Chapter Two

14 1 0
                                    

So the saying went fortune favours the bold, and it takes someone bold to call on someone like Paul Billsby for a favour. Over the years I'd been in this job I'd come across all sorts, hard men callous men brutes that would gouge your eye out then piss in the socket just for looking at them the wrong way. It was par for the course of being a PI, in order to get some jobs done you had to get down in the mud and wallow with the sort of people ordinarily no sane person would want to get within a mile of. Paul Billsby was one such man.

If you wanted a woman in Dorset you went to Billsby, same goes if you wanted a man. Drugs, porn illicit duty free booze and so I'd heard guns. Billsby either had it or could lay his hands on it, he was like Bilko if Bilko had gone darkside. As well as all this he was also an information trafficker.

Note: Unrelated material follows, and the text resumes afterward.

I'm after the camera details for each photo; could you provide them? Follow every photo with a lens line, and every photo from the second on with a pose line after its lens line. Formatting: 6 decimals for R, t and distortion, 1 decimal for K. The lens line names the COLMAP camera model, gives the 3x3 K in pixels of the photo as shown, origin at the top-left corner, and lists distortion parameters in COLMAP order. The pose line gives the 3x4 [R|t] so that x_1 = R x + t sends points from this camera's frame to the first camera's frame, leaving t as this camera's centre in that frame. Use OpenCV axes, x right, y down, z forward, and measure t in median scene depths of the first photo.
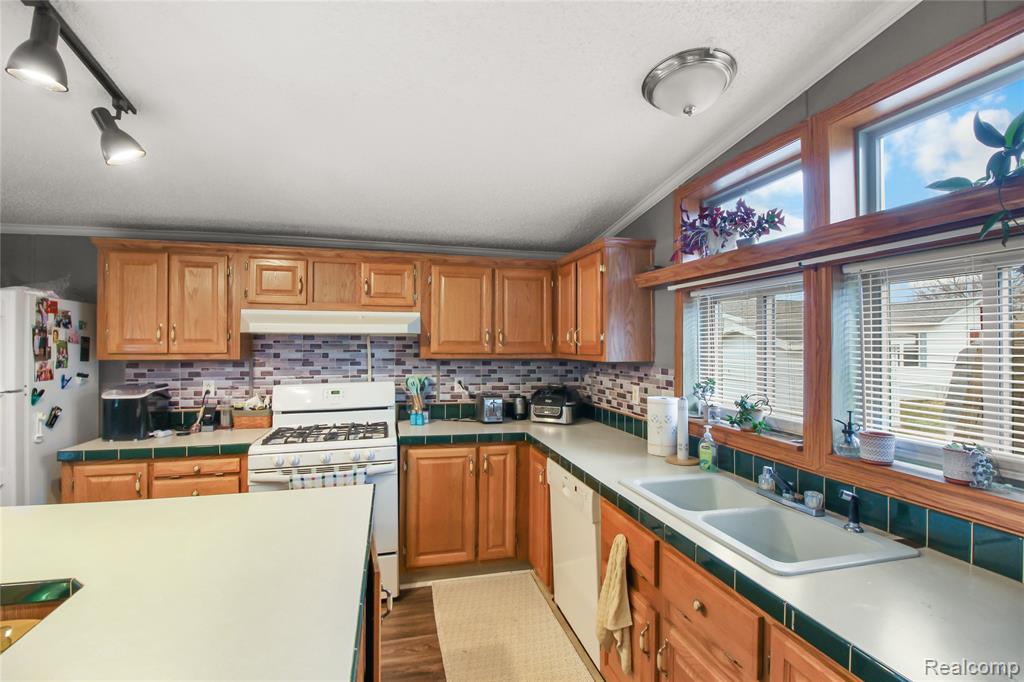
lens RADIAL K [[480.0, 0, 507.7], [0, 480.0, 338.2], [0, 0, 1]] dist [-0.004330, -0.009296]
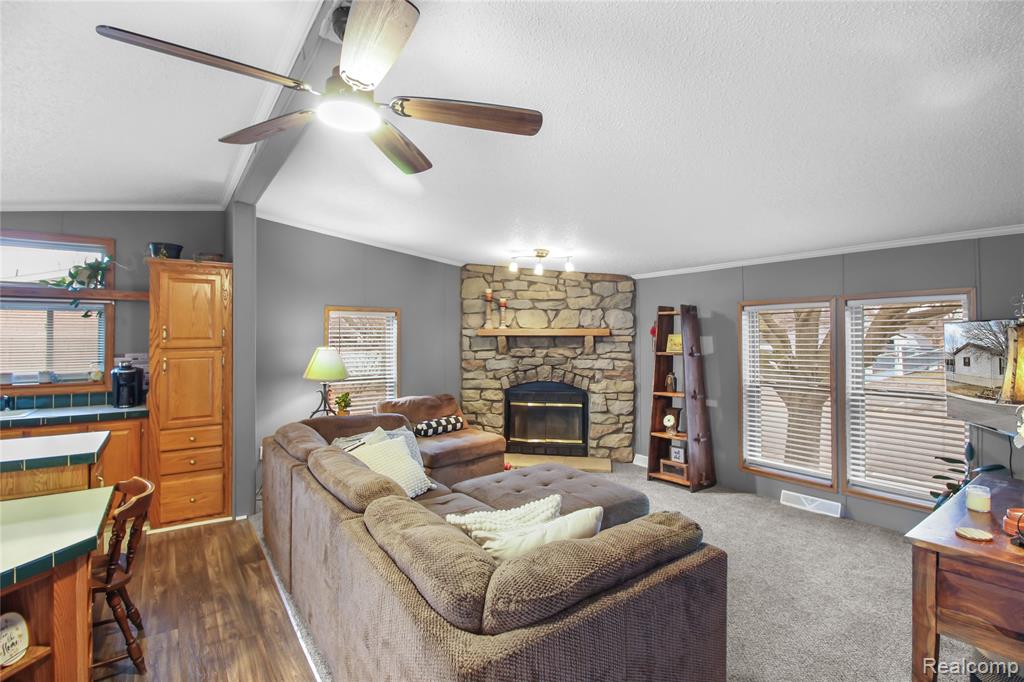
lens RADIAL K [[480.0, 0, 517.4], [0, 480.0, 325.6], [0, 0, 1]] dist [-0.004330, -0.009296]
pose [[-0.367299, 0.018752, 0.929914, -1.166168], [-0.009685, 0.999665, -0.023984, -0.005339], [-0.930053, -0.017815, -0.366994, -0.262375]]
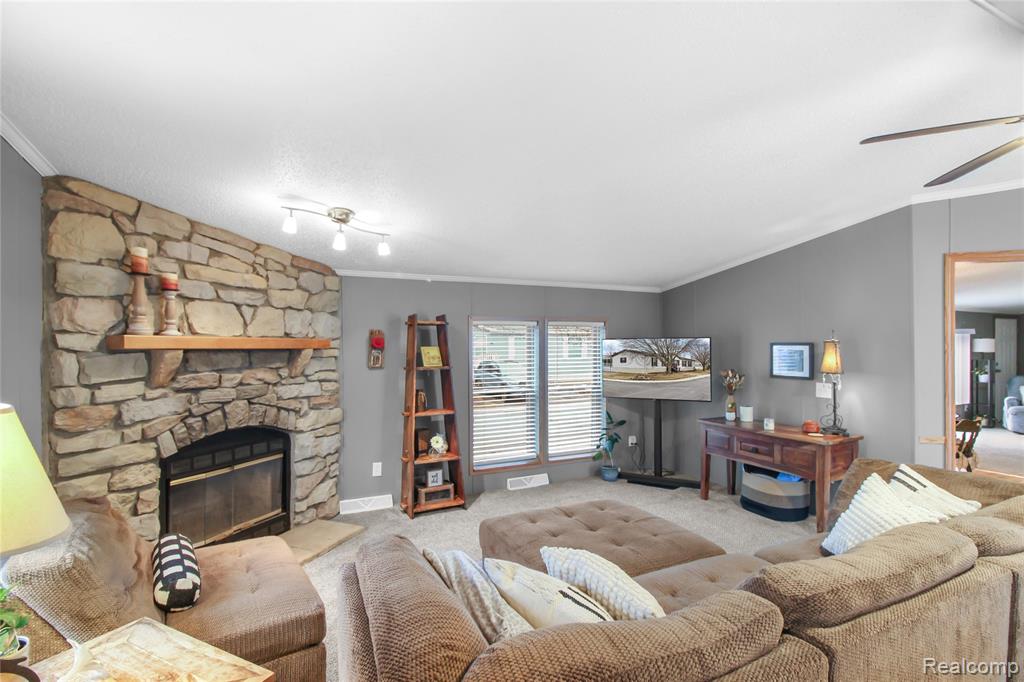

If the Turner boy was missing for any other reason than genuinely being lost – it was not uncommon for kidnappings to happen when some gypsy blood feud or another went too far – then there was a good chance that Billsby had had a sniff of it.

He lived over in Wallisdown, a village that was as much a part of Bournemouth as it was Poole. It was an unassuming modest sized mansion in a residential street with its own drive and ten foot hedge blocking view from the road and any prying undercover cops. It was a very clever choice of residence because it didn't stand out because all the other houses were of the same calibre, sure none of them were in the Sandbanks league mind you but it was a respectable enough area and it gave Billsby the facade of respectability. He was a member of the local residence association, I'd heard tell he even allowed the Neighbourhood Watch to use the small annex on the grounds for their meetings. To the casual passer-by there was nothing overly spectacular about the house, alongside its neighbours it fitted in.

But then Billsby had to go and blow it with the brace of 4x4 and pink Porche parked out front. I'd always pegged him for a flash git, he couldn't help it but to flaunt his wealth just like any other pimp no matter what age they lived in or where they lived.

I'd had the sense to call ahead and as I left my mid-range slightly run down car parked in the road a couple of goons nodded me up the short drive. I noticed there were other men by the front door and in the ground floor windows. I'd been here a couple of times before but never had Billsby had this much muscle on show, I began to worry perhaps now was not the best time to call in a favour. Although I did not know it at the time Billsby had bigger things to worry about than anything I might be after.

Whereas the exterior fitted in with the surrounding houses the inside was all bling, mock marble columns marched along the hall and halfway up the sort of sweeping staircase you'd expect to see Scarlett O'Hara come floating down. From memory the house had about ten or so rooms and the entrance was a statement that it was more than it seemed.

Strangely Billsby was waiting in the hall. Dressed like Hugh Hefner he oozed a sliminess that some people were attracted to. He always had women on his arm but then seeing what he was and they did they were probably paid to be there, or more likely under orders and threats of punishment.

He was slightly shorter than me, but then considering I topped out just over six foot and change a lot of people were. Despite his dress sense all comparisons to the Heff ended when you looked at his head, like a miss shaped turnip it sat on his body with no visible neck, the hair was receding fast like it was in a hurry to escape being part of his body. He held out a pudgy hand that had a ring on each finger, his face creased into a smile that made his eyes near disappear in the folds of his cheeks. I bet when he was at school and met with his careers officer if he'd have said any profession other than pimp they'd have steered him away from it. He was born to the part.

"Toby, Toby...it's been too long."

I nodded as I took his hand, not sure where he was coming from with the greeting, we'd been little more than passing acquaintances over the years, in fact I'd say the amount of times we'd actually met could be counted on one hand. We could never say we had met any of those times as friends.